Dierenartsen werken niet alleen met honden, katten en vee, wil Koolmees daarmee benadrukken. "Denk maar aan de NVWA, die zich bezighoudt met voedselveiligheid, de kwaliteit van boter, kaas, eieren en vlees." Na de Tweede Wereldoorlog, in de periode dat de welvaart toenam, werden dieren belangrijker in het leven van mensen. "Gezelschapsdieren, huisdieren, de driehonderdduizend paarden in de Nederlandse maneges", somt Koolmees op.
En daarmee won ook de dierenarts aan belang. "Als morgen alle dierenartsen staken stopt de export van zuivel en vlees en de bevoorrading van supermarkten, want dan wordt er niet meer gekeurd", zegt Koolmees. "Je kunt ook nergens meer terecht met je zieke hond en kat, of paard. En denk aan de veeziekten op het platteland. Een dierenarts heeft een onmisbaar beroep."

Passie

Diergeneeskunde is een prachtig vak, zegt vice-decaan Langelaar. "Het vuur dat we rondbrengen staat voor mij ook voor de passie die bij het beroep hoort.

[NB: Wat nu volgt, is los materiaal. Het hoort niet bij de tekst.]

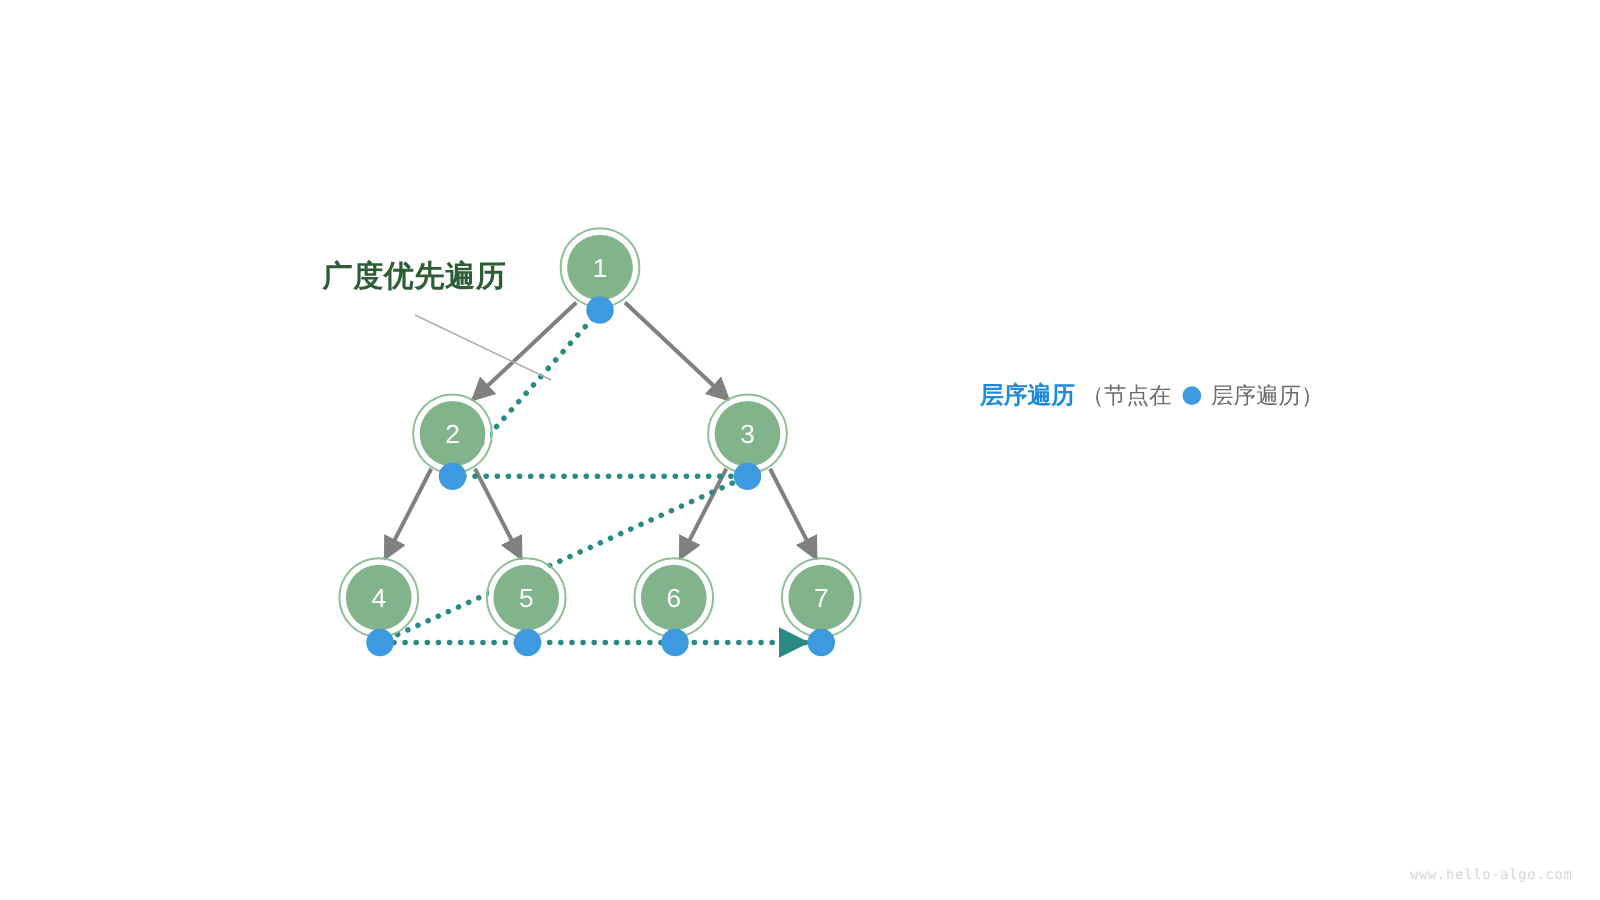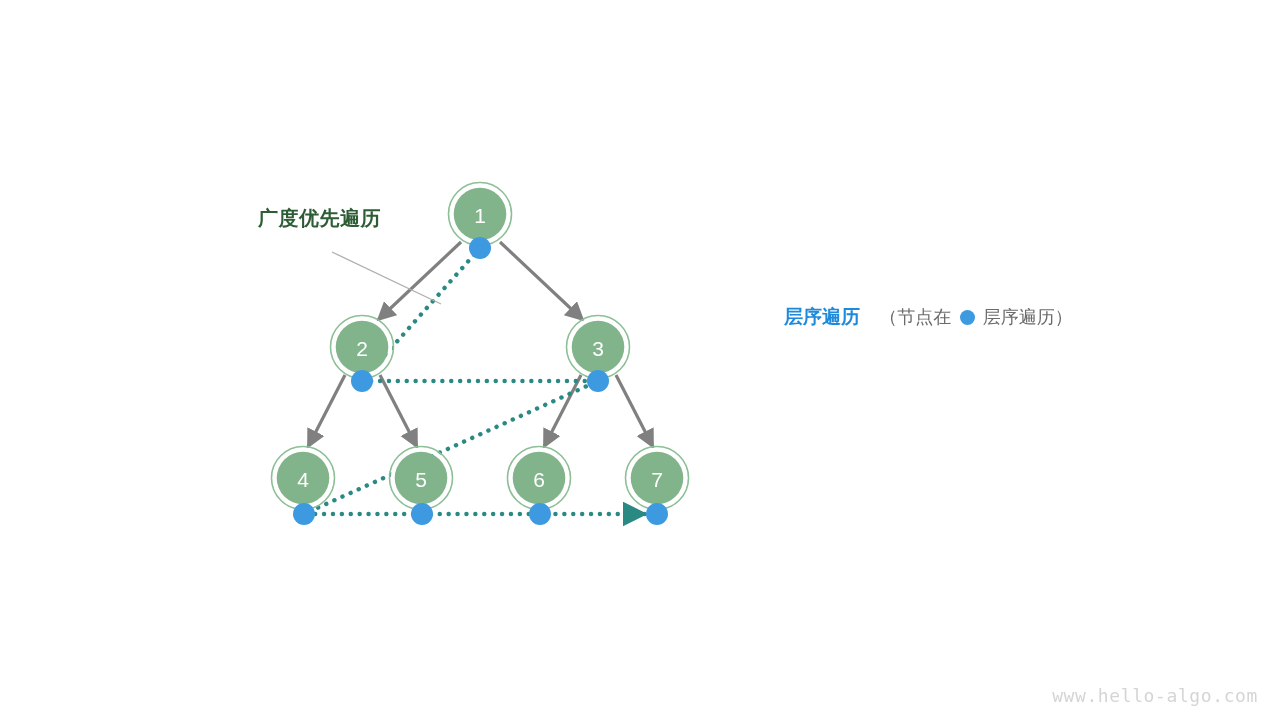"广度优先遍历" .bfs-label { font-size: 20px -> 24px }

Tweehonderd jaar is een mooie gelegenheid om dat nog eens te benadrukken."
Met de vanmiddag begonnen estafette, waarvoor dierenartsen en praktijken zich nog altijd kunnen aanmelden, is ook een inzameling gestart. De opbrengst gaat naar de dierenzorg, het onderwijs en het onderzoek van de faculteit Diergeneeskunde. Een jury bepaalt welke projecten ervan profiteren. "Je kunt denken aan nieuwe behandelmethoden", zegt Langelaar. "Dieren hebben bijvoorbeeld net als mensen last van een aandoening als artrose. Als we nieuwe behandelingen ontwikkelen heeft iedereen daar wat aan."